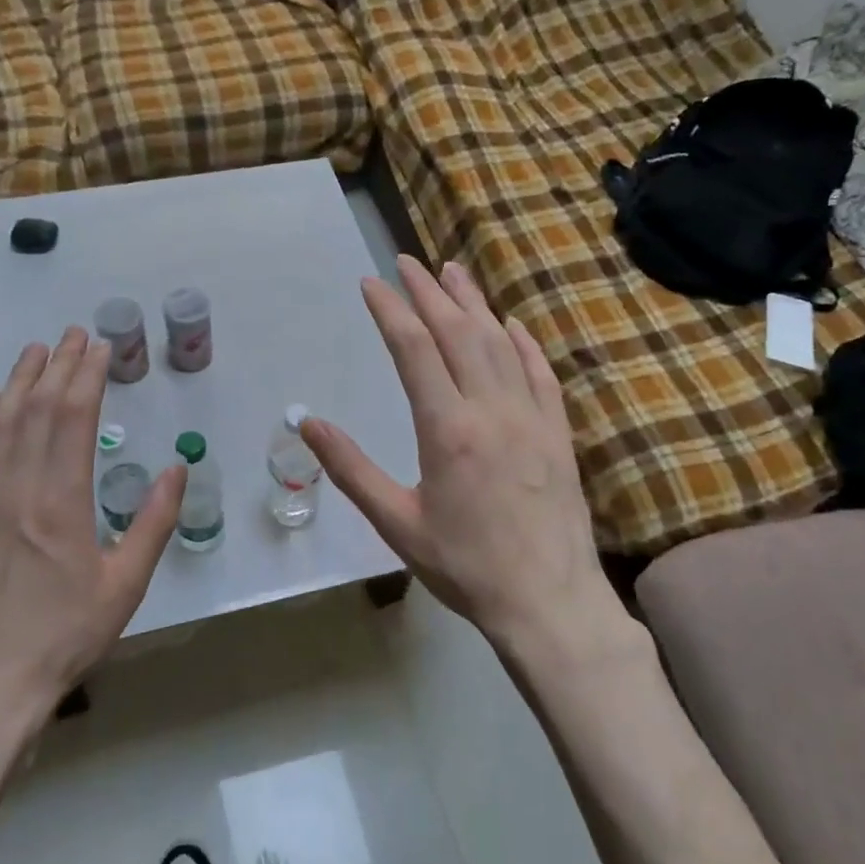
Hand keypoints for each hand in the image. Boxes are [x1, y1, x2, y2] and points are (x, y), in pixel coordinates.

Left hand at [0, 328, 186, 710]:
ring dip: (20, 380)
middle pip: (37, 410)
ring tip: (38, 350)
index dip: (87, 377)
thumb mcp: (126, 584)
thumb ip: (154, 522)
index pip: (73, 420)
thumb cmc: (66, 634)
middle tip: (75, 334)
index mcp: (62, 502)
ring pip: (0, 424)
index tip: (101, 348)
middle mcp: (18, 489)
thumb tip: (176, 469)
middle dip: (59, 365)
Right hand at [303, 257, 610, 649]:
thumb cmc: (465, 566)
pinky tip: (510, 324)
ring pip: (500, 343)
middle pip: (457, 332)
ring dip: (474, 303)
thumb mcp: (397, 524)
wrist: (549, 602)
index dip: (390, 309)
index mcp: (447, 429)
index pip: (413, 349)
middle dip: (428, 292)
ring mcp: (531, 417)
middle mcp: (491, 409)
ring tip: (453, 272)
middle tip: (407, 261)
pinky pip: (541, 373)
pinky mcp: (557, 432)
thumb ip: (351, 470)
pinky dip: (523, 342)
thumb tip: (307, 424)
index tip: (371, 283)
+++++
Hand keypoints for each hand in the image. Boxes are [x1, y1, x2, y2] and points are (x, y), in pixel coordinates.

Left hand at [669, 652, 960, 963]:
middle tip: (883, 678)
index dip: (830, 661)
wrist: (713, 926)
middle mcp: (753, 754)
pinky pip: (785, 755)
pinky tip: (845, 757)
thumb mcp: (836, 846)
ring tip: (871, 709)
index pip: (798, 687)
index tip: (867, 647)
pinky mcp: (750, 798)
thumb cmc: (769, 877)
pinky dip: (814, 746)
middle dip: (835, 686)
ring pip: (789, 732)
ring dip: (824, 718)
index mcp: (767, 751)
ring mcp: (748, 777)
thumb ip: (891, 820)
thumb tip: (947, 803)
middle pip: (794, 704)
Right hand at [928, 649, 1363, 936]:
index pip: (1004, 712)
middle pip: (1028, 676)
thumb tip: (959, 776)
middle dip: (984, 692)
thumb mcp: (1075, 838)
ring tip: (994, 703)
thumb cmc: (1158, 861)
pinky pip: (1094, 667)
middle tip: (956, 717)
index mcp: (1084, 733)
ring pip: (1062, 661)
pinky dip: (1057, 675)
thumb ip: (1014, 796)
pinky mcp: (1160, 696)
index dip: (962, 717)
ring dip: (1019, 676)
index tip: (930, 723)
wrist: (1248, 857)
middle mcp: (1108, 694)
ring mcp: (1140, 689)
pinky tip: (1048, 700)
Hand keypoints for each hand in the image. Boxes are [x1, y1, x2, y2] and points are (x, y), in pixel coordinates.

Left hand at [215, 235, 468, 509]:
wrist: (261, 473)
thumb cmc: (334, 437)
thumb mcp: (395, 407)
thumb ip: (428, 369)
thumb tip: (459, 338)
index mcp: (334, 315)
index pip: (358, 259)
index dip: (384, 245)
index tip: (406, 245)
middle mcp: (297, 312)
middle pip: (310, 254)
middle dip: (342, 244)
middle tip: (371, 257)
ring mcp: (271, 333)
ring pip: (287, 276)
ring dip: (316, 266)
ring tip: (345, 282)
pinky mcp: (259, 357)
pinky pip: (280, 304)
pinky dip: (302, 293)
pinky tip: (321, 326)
+++++
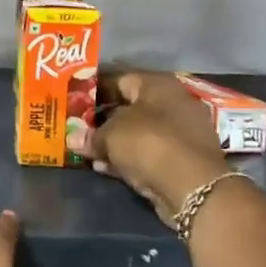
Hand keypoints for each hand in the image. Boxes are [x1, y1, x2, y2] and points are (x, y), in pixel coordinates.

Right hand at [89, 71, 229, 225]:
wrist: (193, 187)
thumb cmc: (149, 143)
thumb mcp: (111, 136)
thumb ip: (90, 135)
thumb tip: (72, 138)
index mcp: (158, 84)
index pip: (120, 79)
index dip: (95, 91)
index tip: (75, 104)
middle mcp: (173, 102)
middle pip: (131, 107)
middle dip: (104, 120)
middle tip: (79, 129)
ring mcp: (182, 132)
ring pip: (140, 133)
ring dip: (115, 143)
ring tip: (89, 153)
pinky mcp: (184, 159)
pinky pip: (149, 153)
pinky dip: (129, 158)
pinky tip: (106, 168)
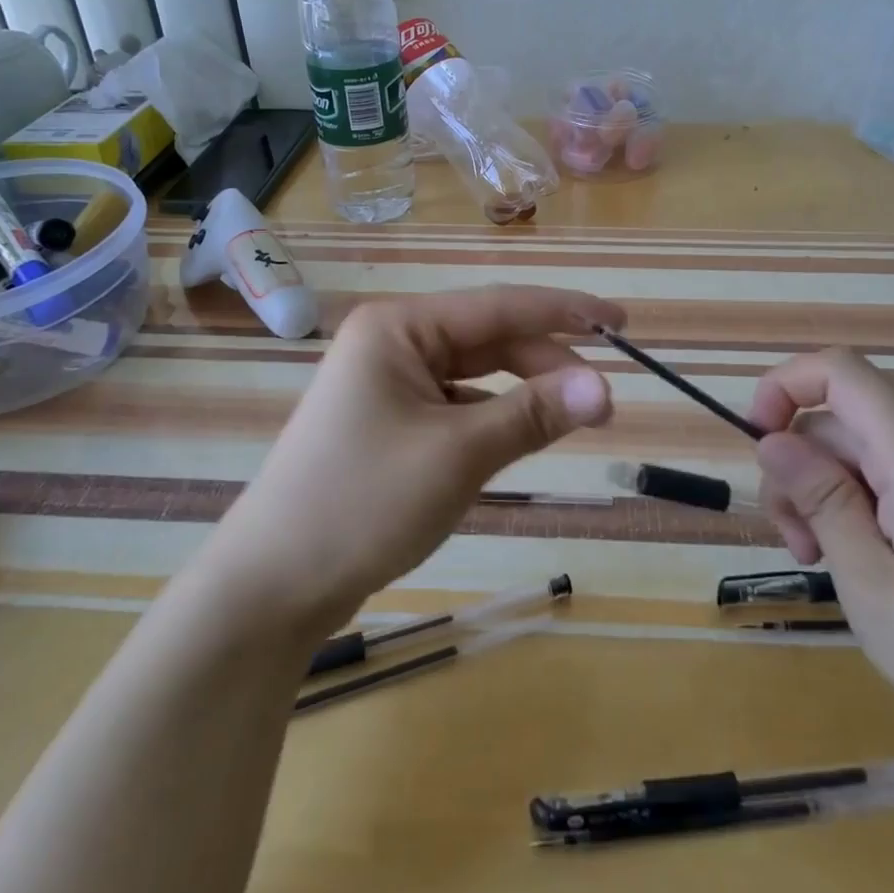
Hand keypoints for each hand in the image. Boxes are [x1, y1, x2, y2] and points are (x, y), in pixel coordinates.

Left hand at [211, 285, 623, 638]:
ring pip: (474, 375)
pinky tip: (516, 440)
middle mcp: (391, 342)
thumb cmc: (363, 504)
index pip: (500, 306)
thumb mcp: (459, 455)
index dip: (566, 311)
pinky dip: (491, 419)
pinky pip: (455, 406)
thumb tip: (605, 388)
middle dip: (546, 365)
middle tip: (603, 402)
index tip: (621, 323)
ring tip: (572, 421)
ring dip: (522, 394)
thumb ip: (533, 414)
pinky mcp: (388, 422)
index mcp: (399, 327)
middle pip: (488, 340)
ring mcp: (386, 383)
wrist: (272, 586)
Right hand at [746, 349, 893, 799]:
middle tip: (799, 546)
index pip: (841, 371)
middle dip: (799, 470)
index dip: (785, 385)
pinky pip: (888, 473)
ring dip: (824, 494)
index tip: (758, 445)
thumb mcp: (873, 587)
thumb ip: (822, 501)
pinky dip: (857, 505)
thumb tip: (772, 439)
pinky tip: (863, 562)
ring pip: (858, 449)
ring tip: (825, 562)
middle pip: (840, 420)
+++++
:: What is needed ::
All lines above from the one containing "wrist: (549, 602)" to the one containing "index tip: (371, 283)" must be repeated exactly, both lines included, and no others.

:: Your solution ::
wrist: (549, 602)
index dip: (390, 309)
index mcp: (447, 429)
index pip: (413, 349)
middle dip: (428, 292)
ring mcp: (531, 417)
middle mcp: (491, 409)
ring tip: (453, 272)
middle tip: (407, 261)
pinky pip: (541, 373)
pinky mcp: (557, 432)
thumb ip: (351, 470)
pinky dip: (523, 342)
thumb tip: (307, 424)
index tip: (371, 283)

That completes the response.